Windows booted from the ISS.

Most of you know that I am an advocate for FOSS  (free and open source software).  Not that I begrudge anyone from making money, because you can still make money from FOSS, just ask Google, Apple, Yahoo, Netflix, Red Hat, Intel….yada, yada, yada.  Even Microsoft has products that use FOSS and even has FOSS projects of their own.

It seems that NASA has decided to drop Windows from the laptops on the International Space Station (ISS) in favor of Linux.

Keith Chuvala, a United Space Alliance contractor, manager of the Space Operations Computing (SpOC) for NASA, and leader of the ISS’s Laptops and Network Integration Teams, recently explained that NASA had decided to move to Linux for the ISS’s PCs. “We migrated key functions from Windows to Linux because we needed an operating system that was stable and reliable — one that would give us in-house control. So if we needed to patch, adjust, or adapt, we could.”

It appears that when you are in space, you might need to look at the source code to make changes during an event, just as Curiosity and its recent stray radiation problem.

Scientific Linux Logo.

ISS astronauts will be using computers running the well-tested and reliable Debian 6 version of Linux. Earlier, some of the on-board computers had been using Scientific Linux, a Red Hat Enterprise Linux (RHEL) clone.

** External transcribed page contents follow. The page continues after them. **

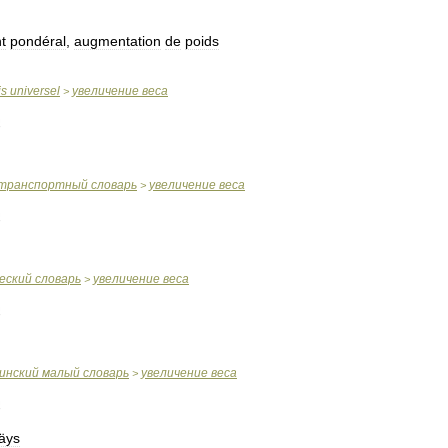
t
pondéral
,
augmentation
de
poids
is
universel
увеличение
веса
>
транспортный
словарь
увеличение
веса
>
еский
словарь
увеличение
веса
>
инский
малый
словарь
увеличение
веса
>
säys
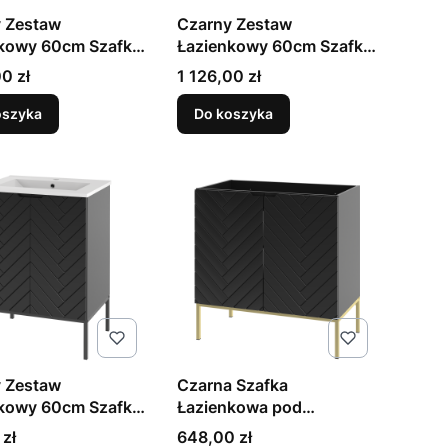
 Zestaw
Czarny Zestaw
kowy 60cm Szafka
Łazienkowy 60cm Szafka
em Umywalka Złoty
z Blatem Umywalka
Cena
0 zł
1 126,00 zł
 Aspen
Czarny Stelaż Aspen
oszyka
Do koszyka
 Zestaw
Czarna Szafka
kowy 60cm Szafka
Łazienkowa pod
alką Czarny
Umywalkę 80cm Złoty
Cena
 zł
648,00 zł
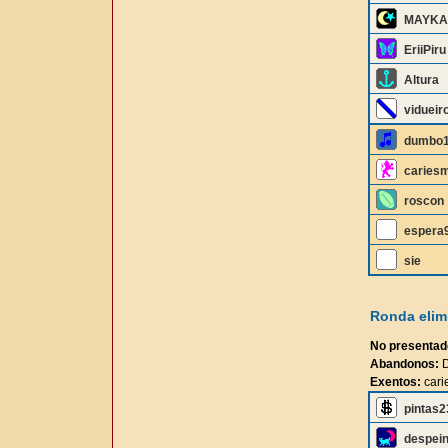
MAYKA
EriiPiru
Altura
vidueir
dumbo
caries
roscon
espera
sie
Ronda elimi
No presentad
Abandonos:
D
Exentos:
cari
pintas2
despei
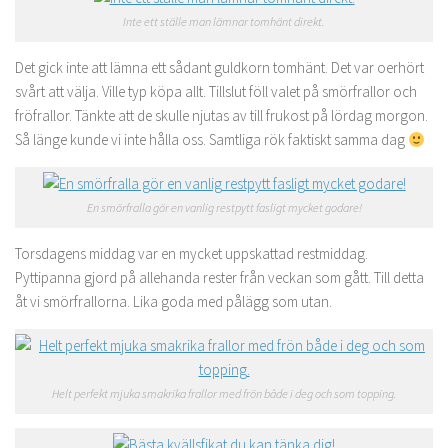
Inte ett ställe man lämnar tomhänt direkt.
Det gick inte att lämna ett sådant guldkorn tomhänt. Det var oerhört
svårt att välja. Ville typ köpa allt. Tillslut föll valet på smörfrallor och
fröfrallor. Tänkte att de skulle njutas av till frukost på lördag morgon.
Så länge kunde vi inte hålla oss. Samtliga rök faktiskt samma dag
En smörfralla gör en vanlig restpytt fasligt mycket godare!
Torsdagens middag var en mycket uppskattad restmiddag.
Pyttipanna gjord på allehanda rester från veckan som gått. Till detta
åt vi smörfrallorna. Lika goda med pålägg som utan.
Helt perfekt mjuka smakrika frallor med frön både i deg och som topping.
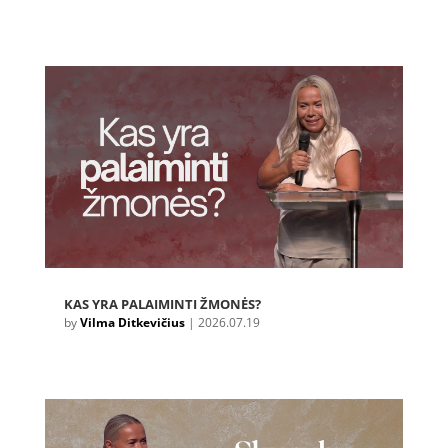
KAS YRA PALAIMINTI ŽMONĖS?
by
Vilma Ditkevičius
|
2026.07.19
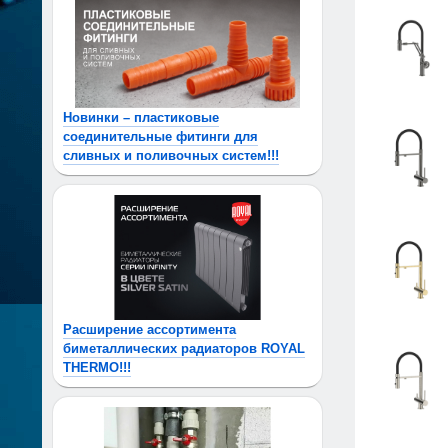
Новинки – пластиковые
соединительные фитинги для
сливных и поливочных систем!!!
Расширение ассортимента
биметаллических радиаторов ROYAL
THERMO!!!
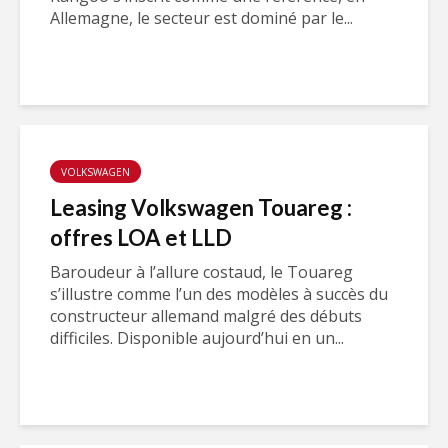
Allemagne, le secteur est dominé par le...
VOLKSWAGEN
Leasing Volkswagen Touareg :
offres LOA et LLD
Baroudeur à l’allure costaud, le Touareg
s’illustre comme l’un des modèles à succès du
constructeur allemand malgré des débuts
difficiles. Disponible aujourd’hui en un...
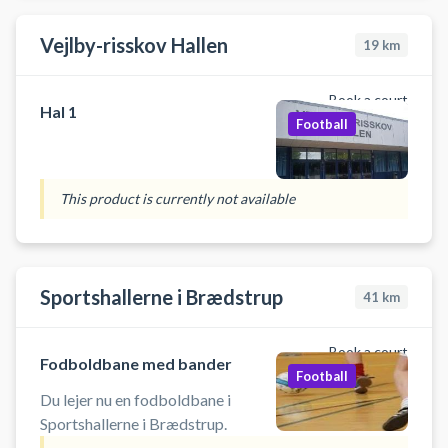
Vestereng IdrætsZone. Tiderne
for booking af indendørs fodbold
Vejlby-risskov Hallen
19
km
er 60 min. ad gangen. Medbring
egen bold. Gratis parkering ved
grus parkeringen 50 meter fra
Book a court
Hal 1
hallen, så det er nemt hvis du
Football
kommer i bil for at spille
indendørs fodbold i Aarhus.
This product is currently not available
Sportshallerne i Brædstrup
41
km
Book a court
Fodboldbane med bander
Football
Du lejer nu en fodboldbane i
Sportshallerne i Brædstrup.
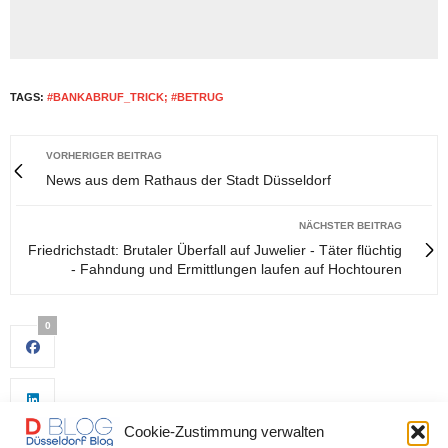
TAGS:
#BANKABRUF_TRICK; #BETRUG
VORHERIGER BEITRAG
News aus dem Rathaus der Stadt Düsseldorf
NÄCHSTER BEITRAG
Friedrichstadt: Brutaler Überfall auf Juwelier - Täter flüchtig
- Fahndung und Ermittlungen laufen auf Hochtouren
0
Cookie-Zustimmung verwalten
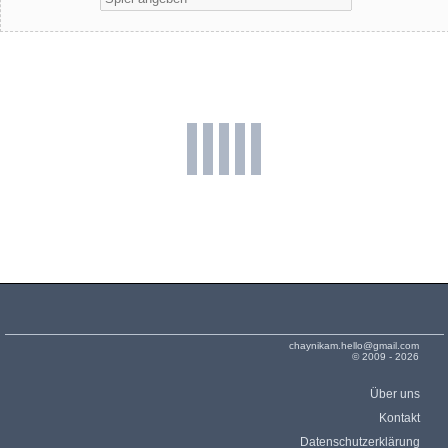
chaynikam.hello@gmail.com
© 2009 - 2026
Über uns
Kontakt
Datenschutzerklärung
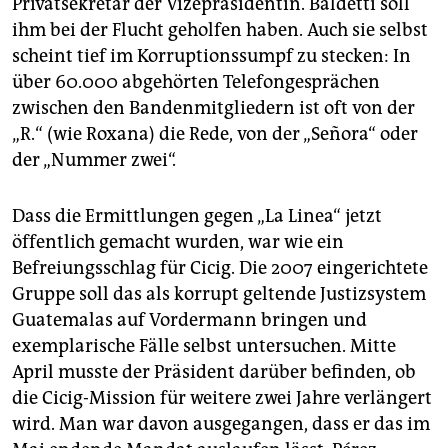
Privatsekretär der Vizepräsidentin. Baldetti soll
ihm bei der Flucht geholfen haben. Auch sie selbst
scheint tief im Korruptionssumpf zu stecken: In
über 60.000 abgehörten Telefongesprächen
zwischen den Bandenmitgliedern ist oft von der
„R.“ (wie Roxana) die Rede, von der „Señora“ oder
der „Nummer zwei“.
Dass die Ermittlungen gegen „La Linea“ jetzt
öffentlich gemacht wurden, war wie ein
Befreiungsschlag für Cicig. Die 2007 eingerichtete
Gruppe soll das als korrupt geltende Justizsystem
Guatemalas auf Vordermann bringen und
exemplarische Fälle selbst untersuchen. Mitte
April musste der Präsident darüber befinden, ob
die Cicig-Mission für weitere zwei Jahre verlängert
wird. Man war davon ausgegangen, dass er das im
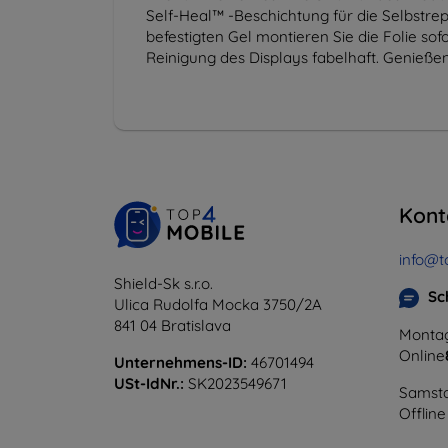
Self-Heal™ -Beschichtung für die Selbstrepa
befestigten Gel montieren Sie die Folie so
Reinigung des Displays fabelhaft. Genieße
Kont
info@t
Shield-Sk s.r.o.
Sc
Ulica Rudolfa Mocka 3750/2A
841 04 Bratislava
Montag
Online
Unternehmens-ID:
46701494
USt-IdNr.:
SK2023549671
Samsta
Offline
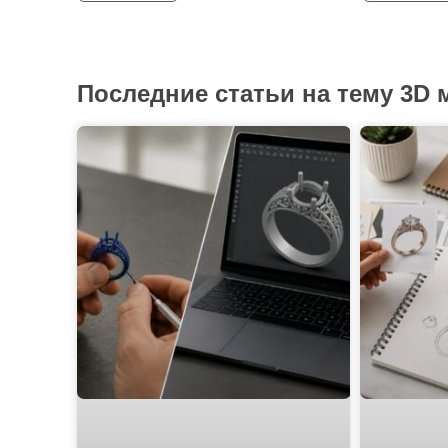
Последние статьи на тему 3D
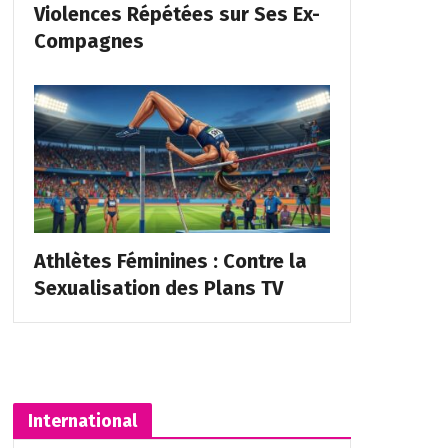
Violences Répétées sur Ses Ex-
Compagnes
Athlètes Féminines : Contre la
Sexualisation des Plans TV
International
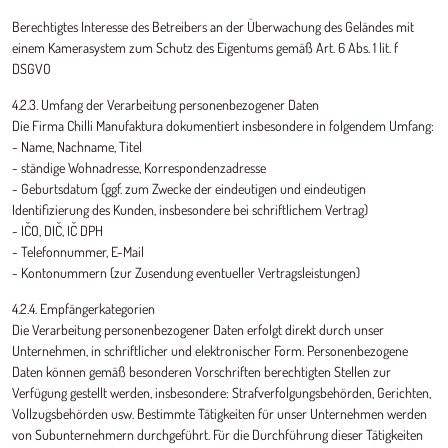
Berechtigtes Interesse des Betreibers an der Überwachung des Geländes mit
einem Kamerasystem zum Schutz des Eigentums gemäß Art. 6 Abs. 1 lit. f
DSGVO
4.2.3. Umfang der Verarbeitung personenbezogener Daten
Die Firma Chilli Manufaktura dokumentiert insbesondere in folgendem Umfang:
- Name, Nachname, Titel
- ständige Wohnadresse, Korrespondenzadresse
- Geburtsdatum (ggf. zum Zwecke der eindeutigen und eindeutigen
Identifizierung des Kunden, insbesondere bei schriftlichem Vertrag)
- IČO, DIČ, IČ DPH
- Telefonnummer, E-Mail
- Kontonummern (zur Zusendung eventueller Vertragsleistungen)
4.2.4. Empfängerkategorien
Die Verarbeitung personenbezogener Daten erfolgt direkt durch unser
Unternehmen, in schriftlicher und elektronischer Form. Personenbezogene
Daten können gemäß besonderen Vorschriften berechtigten Stellen zur
Verfügung gestellt werden, insbesondere: Strafverfolgungsbehörden, Gerichten,
Vollzugsbehörden usw. Bestimmte Tätigkeiten für unser Unternehmen werden
von Subunternehmern durchgeführt. Für die Durchführung dieser Tätigkeiten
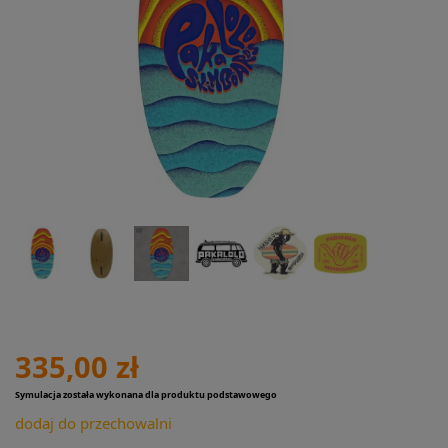
335,00 zł
Symulacja została wykonana dla produktu podstawowego
dodaj do przechowalni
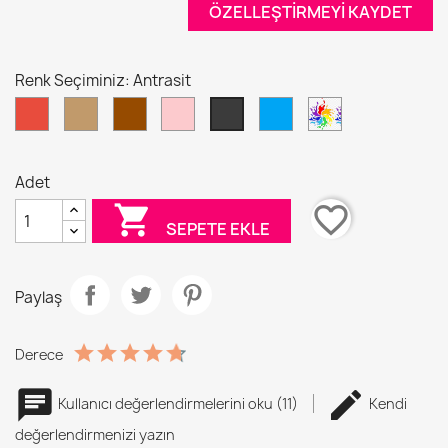
ÖZELLEŞTIRMEYI KAYDET
Renk Seçiminiz: Antrasit
Kırmızı
Camel
Kahverengi
Pembe
Turkuaz
Tüm
Antrasit
Mavi
renk
seçeneklerini
görüntüleyin.
Adet
Sepete
eklemek

favorite_border
için
SEPETE EKLE
renk
seçiniz.
Paylaş
Derece
Kullanıcı değerlendirmelerini oku (11)
Kendi
değerlendirmenizi yazın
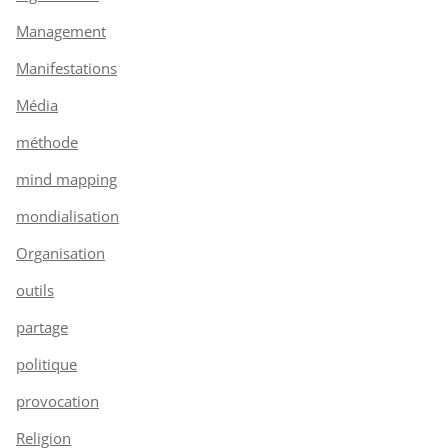
Management
Manifestations
Média
méthode
mind mapping
mondialisation
Organisation
outils
partage
politique
provocation
Religion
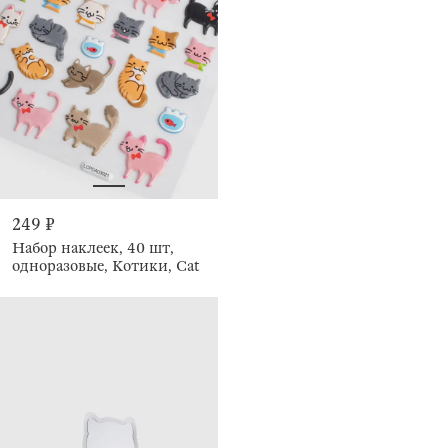
249 ₽
Набор наклеек, 40 шт,
одноразовые, Котики, Cat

I have been working on getting Scientific Linux (with some modifications) to run my observatory, mount and cameras.  I hope to have a presentation ready soon so that people with limited budgets can take astrophotos without having to invest thousands of dollars in software, like I have done over the years.

Linux has been used on the ISS ever since its launch and at NASA ground operations almost since the day it was created, it was not used much on PCs in space.

robonaut

Linux is also running Robonaut (R2), the first humanoid robot in space. R2 is meant to carry out tasks too dangerous or tedious for astronauts.